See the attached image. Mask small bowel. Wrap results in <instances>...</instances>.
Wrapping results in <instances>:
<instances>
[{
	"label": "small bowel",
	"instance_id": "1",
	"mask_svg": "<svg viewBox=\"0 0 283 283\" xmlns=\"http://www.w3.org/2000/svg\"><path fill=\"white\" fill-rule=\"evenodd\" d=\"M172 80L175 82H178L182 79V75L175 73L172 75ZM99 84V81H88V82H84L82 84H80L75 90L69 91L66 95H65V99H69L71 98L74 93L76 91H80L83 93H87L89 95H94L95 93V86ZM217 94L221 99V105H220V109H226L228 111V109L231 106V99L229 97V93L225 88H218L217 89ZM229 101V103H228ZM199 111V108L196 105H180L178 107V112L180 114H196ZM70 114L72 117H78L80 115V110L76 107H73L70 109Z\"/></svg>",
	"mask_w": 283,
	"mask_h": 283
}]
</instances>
++++++++
OBJECTIVE. Reproduce every one of the entries above word for word, with no changes.

THE ANSWER.
See the attached image. Mask small bowel. Wrap results in <instances>...</instances>.
Wrapping results in <instances>:
<instances>
[{
	"label": "small bowel",
	"instance_id": "1",
	"mask_svg": "<svg viewBox=\"0 0 283 283\" xmlns=\"http://www.w3.org/2000/svg\"><path fill=\"white\" fill-rule=\"evenodd\" d=\"M172 80L175 82H178L182 79V75L175 73L172 75ZM99 84V81H88V82H84L82 84H80L75 90L69 91L66 95H65V99H69L71 98L74 93L76 91H80L83 93H87L89 95H94L95 93V86ZM217 94L221 99V105H220V109H226L228 111V109L231 106V99L229 97V93L225 88H218L217 89ZM229 101V103H228ZM199 111V108L196 105H180L178 107V112L180 114H196ZM70 114L72 117H78L80 115V110L76 107H73L70 109Z\"/></svg>",
	"mask_w": 283,
	"mask_h": 283
}]
</instances>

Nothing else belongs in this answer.